Of course these view aren’t confined to Boris by any means. The Conservatives always have had a deep hatred of single mothers. Way back in the 1990s they were included among the various groups Peter Lilley despised, and who he claimed he had in his little book as he pranced across the stage at a Tory conference in a parody of the Mikado. And then there was Thatcher’s mentor, Sir Keith Joseph, and his infamous comment about how single mothers were a threat to ‘our stock’. Which is a eugenicist statement that could have come from the Nazis. In fact, I’m surprised they haven’t adopted the Nazis’ watchword for creating a good marriage – ‘choose a partner, not a playmate’.

As for the attitude towards men, there are two, mutually contradictory reasons for Johnson’s silence on male willingness to marry. The first is that he probably subscribes to the traditional view that it’s women, who are most concerned about securing a long term relationship, while men are more interested in keeping everything casual. It’s the received view you can see every day in agony columns with titles like ‘Why Men Are Afraid of Commitment’ and so forth. The other, opposing view, which is far more common on the anti-feminist right, is that men are more concerned with marriage and preserving the traditional family. It’s women that are a threat to this, because of their promiscuity. They’re only interested in settling down after they’ve had their fun, are entering their middle years and need a provider. As you can see, it’s a misogynist view that is deeply distrustful of women’s sexual freedom.

Boris also clearly shows his own reactionary view of family structure with his comments about ‘feeble’ men being unable to keep their women in line. He obviously doesn’t believe that marriage or the bond between two partners shouldn’t be one of equals, but rather the women should be clearly subordinate to the male head of the house. It’s another view that’s been justifiably attacked and largely discredited by feminism.

There’s undoubtedly much more that could be said of Johnson’s comments. They clearly those of someone, who has a highly reactionary view of the family, and they’re dangerous. I’d like to see the traditional family preserved, but families break up for a reason, and not all of them are as trivial as some of the more notorious instances. Spousal abuse – most often by the male partner against the female, but sometimes the other way round – is very often a factor. The Tories have cut down on funding for women’s refuges, which has left some women in abusive relationships in real danger, as they no longer have safe spaces they can flee to.

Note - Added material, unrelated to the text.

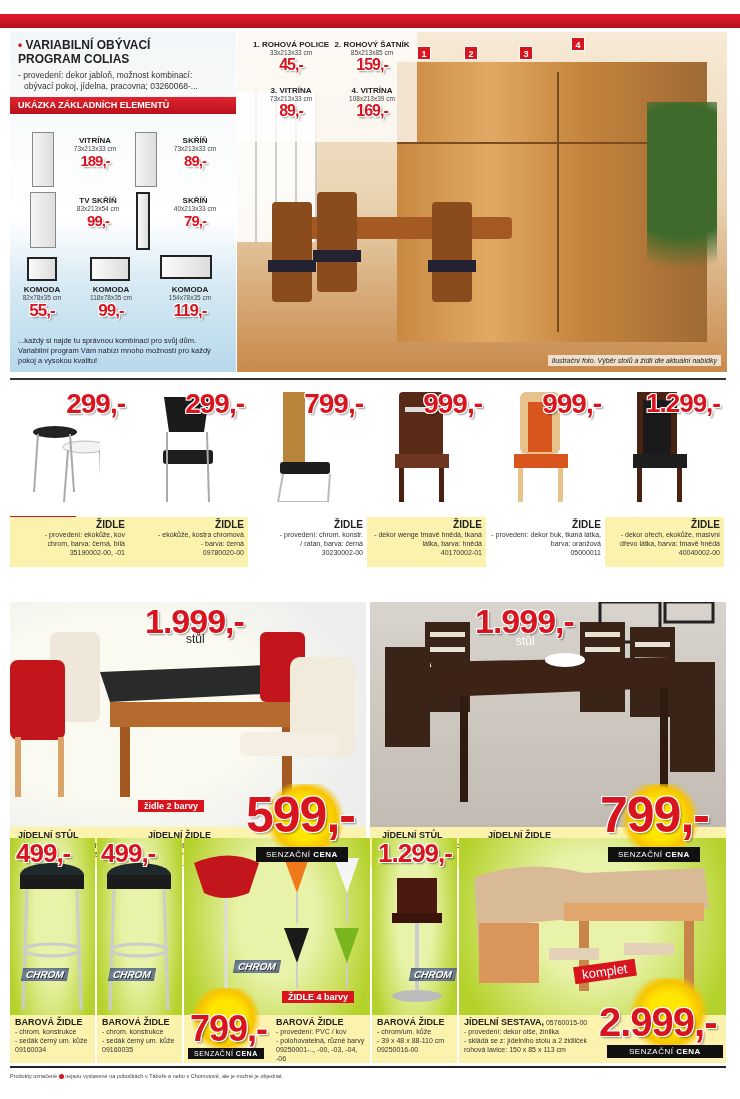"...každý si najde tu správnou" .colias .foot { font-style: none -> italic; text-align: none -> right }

And although he hasn’t mentioned it, the right are also worried about the declining birthrate throughout the developed world. In Britain and many other countries, it’s actually below replacement levels, so that without immigration the population would actually be shrinking. But I can remember reading an article about this over a decade ago in the New Scientist. Some demographers concerned with this problem have pointed out that the most fertile nations are those like Scandinavia, where men take more part in domestic chores. They’re lower in nations like Italy and even China, where they tend to be left to women. From which you could argue that if you want to create more stable, fertile families, then men should be encouraged to help more around the house.

I’d like to see a revival of the two-parent family, but Johnson’s views don’t offer this. Instead, they’re just a reactionary yearning after an idealised family unit that ignores the real problems besetting family life, problems that have caused families to break down for perfectly good reasons. Johnson and the Tories would like to restore that family by severely restricting women’s freedoms to leave.

And finally, Johnson himself is a massive hypocrite. For all he’s written about two-parent families, he himself has been married many times and has fathered a number of children outside the marriage bond. He isn’t married, but lives with his current girlfriend in No. 10, which should make some of his supporters with very traditional attitudes to marriage take pause.

He is here, as in so many other areas, a bigoted hypocrite, whose views may actually be dangerous, and prevent the creation of happy, secure families. He should not be in No. 10. Get him out!